Le président exécutif Sébastien Dano Djédjé semble quant à lui hors course. « Il est physiquement épuisé et il a bien compris qu’à un moment donné, il faut savoir lâcher », poursuit notre source. Pourtant, un cadre récemment sanctionné conteste cette version assurant que l’intéressé fait lui aussi parmi des prétendants.

Arsène Touho, joint par JA, distingue les héritiers « loyaux », qui ont respecté la discipline du parti face aux « rebelles » qui veulent acquérir une légitimité électorale et qui sont susceptibles d’apporter des sièges et des financements. Les premiers ne pourront faire valoir que leur fidélité.

Gbagbo acceptera-t-il que l’histoire s’écrive sans lui?

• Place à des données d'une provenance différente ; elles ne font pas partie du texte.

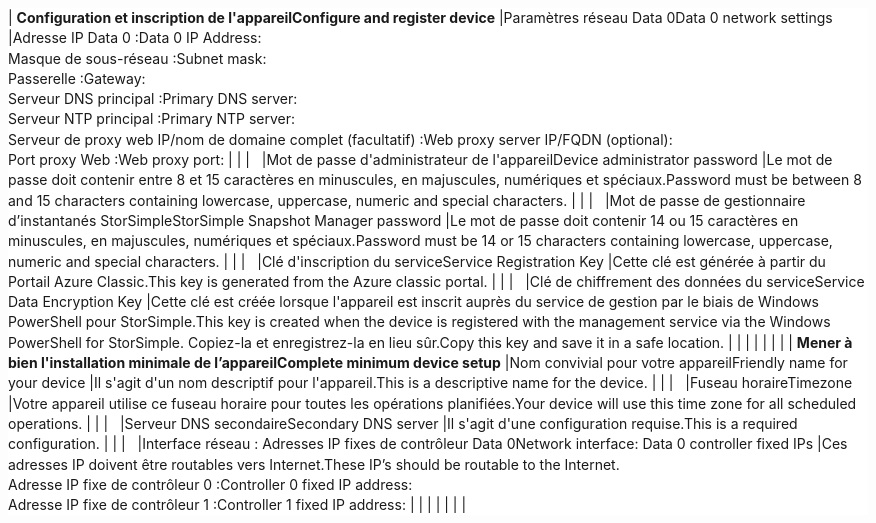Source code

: | <span data-ttu-id="f65af-175">**Configuration et inscription de l'appareil**</span><span class="sxs-lookup"><span data-stu-id="f65af-175">**Configure and register device**</span></span> |<span data-ttu-id="f65af-176">Paramètres réseau Data 0</span><span class="sxs-lookup"><span data-stu-id="f65af-176">Data 0 network settings</span></span> |<span data-ttu-id="f65af-177">Adresse IP Data 0 :</span><span class="sxs-lookup"><span data-stu-id="f65af-177">Data 0 IP Address:</span></span></br><span data-ttu-id="f65af-178">Masque de sous-réseau :</span><span class="sxs-lookup"><span data-stu-id="f65af-178">Subnet mask:</span></span></br><span data-ttu-id="f65af-179">Passerelle :</span><span class="sxs-lookup"><span data-stu-id="f65af-179">Gateway:</span></span></br><span data-ttu-id="f65af-180">Serveur DNS principal :</span><span class="sxs-lookup"><span data-stu-id="f65af-180">Primary DNS server:</span></span></br><span data-ttu-id="f65af-181">Serveur NTP principal :</span><span class="sxs-lookup"><span data-stu-id="f65af-181">Primary NTP server:</span></span></br><span data-ttu-id="f65af-182">Serveur de proxy web IP/nom de domaine complet (facultatif) :</span><span class="sxs-lookup"><span data-stu-id="f65af-182">Web proxy server IP/FQDN (optional):</span></span></br><span data-ttu-id="f65af-183">Port proxy Web :</span><span class="sxs-lookup"><span data-stu-id="f65af-183">Web proxy port:</span></span> | |
| &nbsp; |<span data-ttu-id="f65af-184">Mot de passe d'administrateur de l'appareil</span><span class="sxs-lookup"><span data-stu-id="f65af-184">Device administrator password</span></span> |<span data-ttu-id="f65af-185">Le mot de passe doit contenir entre 8 et 15 caractères en minuscules, en majuscules, numériques et spéciaux.</span><span class="sxs-lookup"><span data-stu-id="f65af-185">Password must be between 8 and 15 characters containing lowercase, uppercase, numeric and special characters.</span></span> | |
| &nbsp; |<span data-ttu-id="f65af-186">Mot de passe de gestionnaire d’instantanés StorSimple</span><span class="sxs-lookup"><span data-stu-id="f65af-186">StorSimple Snapshot Manager password</span></span> |<span data-ttu-id="f65af-187">Le mot de passe doit contenir 14 ou 15 caractères en minuscules, en majuscules, numériques et spéciaux.</span><span class="sxs-lookup"><span data-stu-id="f65af-187">Password must be 14 or 15 characters containing lowercase, uppercase, numeric and special characters.</span></span> | |
| &nbsp; |<span data-ttu-id="f65af-188">Clé d'inscription du service</span><span class="sxs-lookup"><span data-stu-id="f65af-188">Service Registration Key</span></span> |<span data-ttu-id="f65af-189">Cette clé est générée à partir du Portail Azure Classic.</span><span class="sxs-lookup"><span data-stu-id="f65af-189">This key is generated from the Azure classic portal.</span></span> | |
| &nbsp; |<span data-ttu-id="f65af-190">Clé de chiffrement des données du service</span><span class="sxs-lookup"><span data-stu-id="f65af-190">Service Data Encryption Key</span></span> |<span data-ttu-id="f65af-191">Cette clé est créée lorsque l'appareil est inscrit auprès du service de gestion par le biais de Windows PowerShell pour StorSimple.</span><span class="sxs-lookup"><span data-stu-id="f65af-191">This key is created when the device is registered with the management service via the Windows PowerShell for StorSimple.</span></span> <span data-ttu-id="f65af-192">Copiez-la et enregistrez-la en lieu sûr.</span><span class="sxs-lookup"><span data-stu-id="f65af-192">Copy this key and save it in a safe location.</span></span> | |
|  | | | |
| <span data-ttu-id="f65af-193">**Mener à bien l'installation minimale de l’appareil**</span><span class="sxs-lookup"><span data-stu-id="f65af-193">**Complete minimum device setup**</span></span> |<span data-ttu-id="f65af-194">Nom convivial pour votre appareil</span><span class="sxs-lookup"><span data-stu-id="f65af-194">Friendly name for your device</span></span> |<span data-ttu-id="f65af-195">Il s'agit d'un nom descriptif pour l'appareil.</span><span class="sxs-lookup"><span data-stu-id="f65af-195">This is a descriptive name for the device.</span></span> | |
| &nbsp; |<span data-ttu-id="f65af-196">Fuseau horaire</span><span class="sxs-lookup"><span data-stu-id="f65af-196">Timezone</span></span> |<span data-ttu-id="f65af-197">Votre appareil utilise ce fuseau horaire pour toutes les opérations planifiées.</span><span class="sxs-lookup"><span data-stu-id="f65af-197">Your device will use this time zone for all scheduled operations.</span></span> | |
| &nbsp; |<span data-ttu-id="f65af-198">Serveur DNS secondaire</span><span class="sxs-lookup"><span data-stu-id="f65af-198">Secondary DNS server</span></span> |<span data-ttu-id="f65af-199">Il s'agit d'une configuration requise.</span><span class="sxs-lookup"><span data-stu-id="f65af-199">This is a required configuration.</span></span> | |
| &nbsp; |<span data-ttu-id="f65af-200">Interface réseau : Adresses IP fixes de contrôleur Data 0</span><span class="sxs-lookup"><span data-stu-id="f65af-200">Network interface: Data 0 controller fixed IPs</span></span> |<span data-ttu-id="f65af-201">Ces adresses IP doivent être routables vers Internet.</span><span class="sxs-lookup"><span data-stu-id="f65af-201">These IP’s should be routable to the Internet.</span></span></br><span data-ttu-id="f65af-202">Adresse IP fixe de contrôleur 0 :</span><span class="sxs-lookup"><span data-stu-id="f65af-202">Controller 0 fixed IP address:</span></span></br><span data-ttu-id="f65af-203">Adresse IP fixe de contrôleur 1 :</span><span class="sxs-lookup"><span data-stu-id="f65af-203">Controller 1 fixed IP address:</span></span> | |
|  | | | |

D’autres figures historiques du combat de Laurent Gbagbo peuvent également revendiquer une part de son héritage politique, à savoir Charles Blé Goudé, Pascal Affi N’Guessan ou encore Ahoua Don Mello. Ce dernier, ancien vice-président du PPA-CI, démis de ses fonctions en raison de sa candidature à la présidentielle du 25 octobre, tente de rassembler et ainsi, de se repositionner.

Dans un communiqué publié le 23 novembre, il appelle explicitement à « la construction d’une gauche plurielle et démocratique, à même de servir de laboratoire pour repenser le contenu de notre modèle de société, bâtir une stratégie et une tactique pour l’avènement de la démocratie et la fin du parti État ». Quant à son éventuel retour au PPA-CI, l’un de ses proches reste prudent: « Certains y sont favorables […] mais est-ce que lui y est favorable? Pour le moment, il émet beaucoup de réserves ».

Quant à la suite, un ancien membre de la direction du parti révoqué de ses fonctions évoque trois scénarios: Gbagbo ne se retire pas, ou il joue le jeu démocratique, ou il choisit lui-même son successeur. « Tout choix va entraîner d’énormes frustrations et certainement une autre fragmentation du parti », poursuit-il. Jean Bonin, ancien vice-président du Front populaire ivoirien (FPI) version Affi N’Guessan, est plus pessimiste: « Je ne pense pas que Gbagbo se retirera vraiment, assure-t-il. Il s’arrangera toujours, même à la retraite, pour continuer à tirer les ficelles ». Bonin révèle même qu’ « en 2010, Gbagbo envisageait de liquider le FPI », estimant que « ce n’est pas un parti politique qu’il a créé, c’est son parti politique ».

Paradoxalement, l’annonce du retrait de l’ancien chef de l’État, loin de rassembler, divise. « Quelle serait la substance de l’héritage de Gbagbo quand il interdit à ses partisans […] d’aller briguer des postes électifs au moment même où il parle de sa retraite? » questionne Arsène Touho. Selon lui, il s’agit d’ « un héritage quasiment saboté, vidé de son contenu ». Une guerre qui pourrait bien sonner le glas d’un parti conçu dès l’origine comme l’instrument personnel d’un homme qui, selon ses proches, « peine à accepter que l’histoire puisse s’écrire sans lui ».